Data items
-- Opening Marker --

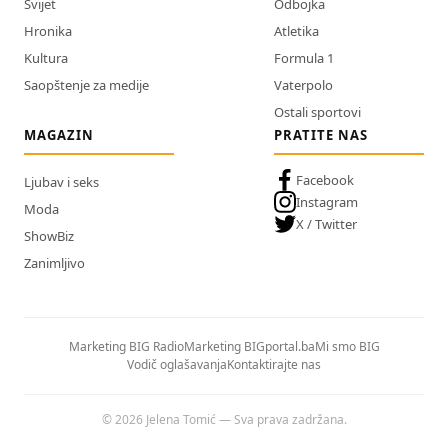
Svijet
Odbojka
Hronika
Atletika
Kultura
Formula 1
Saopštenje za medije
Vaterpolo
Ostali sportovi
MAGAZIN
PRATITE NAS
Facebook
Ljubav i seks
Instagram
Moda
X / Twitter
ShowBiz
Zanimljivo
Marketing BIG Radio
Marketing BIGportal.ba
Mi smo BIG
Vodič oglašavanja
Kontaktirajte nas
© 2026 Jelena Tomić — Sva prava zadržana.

-- Closing Marker --

What you will do: Pick out every line in the rows above that contains the string "Marketing", and copy each one in full.

Task response:
Marketing BIG Radio
Marketing BIGportal.ba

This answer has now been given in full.